# non-hand washer make me crazy.



## boomchakabowwow (Apr 25, 2013)

ugh!

i'm an engineer. i work with folks from all walks of life.

i just watched a man "fake wash" his hands. after #2..!!!! he ran his hands under water and left. no soap. 

i didnt man up and say anything. we have a office bbq today too. 

thanks for allowing me to vent.


----------



## Mike9 (Apr 25, 2013)

I work at a community college so I'm with ya there. I have dishpan hands by the end of most days. That and never, ever, never let anyone use your pen. 

I also my hands wash before and after.


----------



## mpukas (Apr 25, 2013)

That's a HUGE pet peeve of mine. Being in CO, I drive on the interstate constantly, and when I make longer trips I stop and use various facilities. More often than not, guys leave the restroom without washing their hands, #1 or #2. Disgusting!


----------



## wenus2 (Apr 25, 2013)

I'm a little crazy about this too.


Something I have noticed, men under ~35 are much more likely to wash their hands than older gents.
Public education is doing its job.


----------



## boomchakabowwow (Apr 25, 2013)

oh, it gets worse.

someone just took the dishwashing scrubber sponge into the bathroom. 

i work with savages.


----------



## Johnny.B.Good (Apr 25, 2013)

[video=youtube;ssktVpcv9WI]http://www.youtube.com/watch?v=ssktVpcv9WI[/video]


----------



## mkriggen (Apr 25, 2013)

boomchakabowwow said:


> oh, it gets worse.
> 
> someone just took the dishwashing scrubber sponge into the bathroom.
> 
> i work with savages.



AGRRRR...I hate that! I had to threaten bodily harm to get get my family to stop using the dish sponge on the counter tops and kitchen floor. Actually they just laughed at me, so I tried begging. That worked better...:bashhead:


----------



## bieniek (Apr 25, 2013)

Funny enough I was just thinking abut the very same thing myself. In just one week Ive met two of these dirty c*nts.


----------



## shaneg (Apr 25, 2013)

Passive aggresive public shaming works, seen a barman walk over to a table of people after a guy returned from the bathroom and said the sink is now free if he'd like to wash his hands now, best part is he had a handful of fries from the bowl the table were all sharing, he went and washed his hands and returned to awkward silence.


----------



## Sambal (Apr 26, 2013)

boomchakabowwow said:


> ugh!
> 
> we have a office bbq today too.
> 
> ...


----------



## apicius9 (Apr 26, 2013)




----------



## Burl Source (Apr 26, 2013)

Makes you think twice when someone wants to shake hands with you.


----------



## snowbrother (Apr 27, 2013)

I was actually thrown out of a kitchen at my first job back in high school because I called the head chef out on not washing his hands after using the restroom. Needless to say, the restaurant went under shortly after and I think the "chef" quit cooking and now works in a sawmill or something.


----------



## swarfrat (May 13, 2013)




----------



## lechef (May 13, 2013)

From my experience, especially the norwegians I work with, have terrible hand hygiene. Especially those "old school" type of chefs. They goes out the door, smoke a cigarette, come back to the kitchen, touch their hair and face, tastes the sauce with the finger, sends the food out and start typing a text on their cell. Incredible!


----------



## Crothcipt (May 15, 2013)

This reminds me of the Seinfeld episode where the chef uses the bathroom, talks to Jerry while adjusting his hair. Later seen working dough saying "I'm gonna make the best pizza for you",


----------

| Data segment |

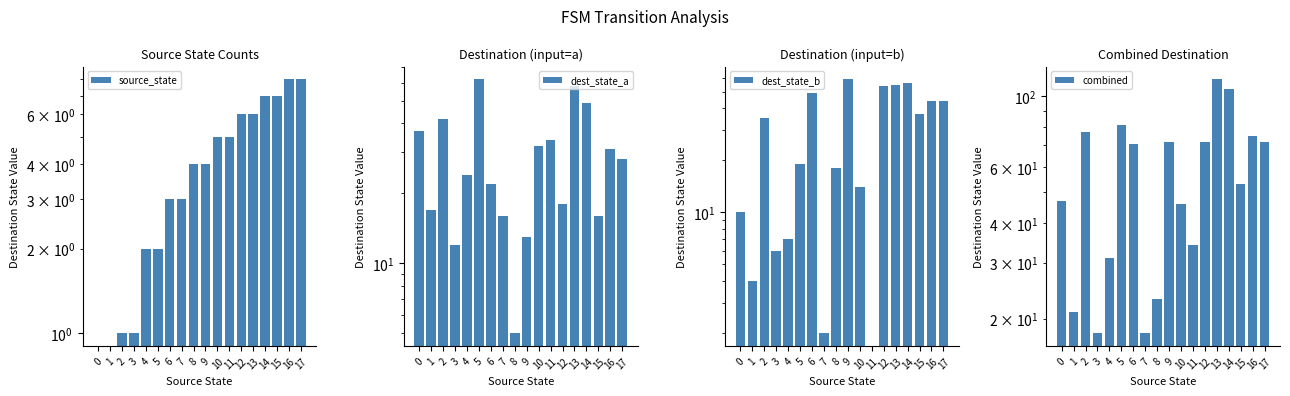

Rank the series at 10 from highest to lowest value.

combined, dest_state_a, dest_state_b, source_state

| Job item A |
Please list every username that posted in the hand-washing thread on Apr 26, 2013.
| Job item B |
According to the hand-washing thread, where does Mike9 work?
| Job item C |
Reproduce the part of the hand-washing thread starting at "AGRRRR...I hate that!" and ending at "these dirty c*nts.".

| Reply A |
Sambal, apicius9, Burl Source

| Reply B |
At a community college.

| Reply C |
AGRRRR...I hate that! I had to threaten bodily harm to get get my family to stop using the dish sponge on the counter tops and kitchen floor. Actually they just laughed at me, so I tried begging. That worked better...:bashhead:


----------



## bieniek (Apr 25, 2013)

Funny enough I was just thinking abut the very same thing myself. In just one week Ive met two of these dirty c*nts.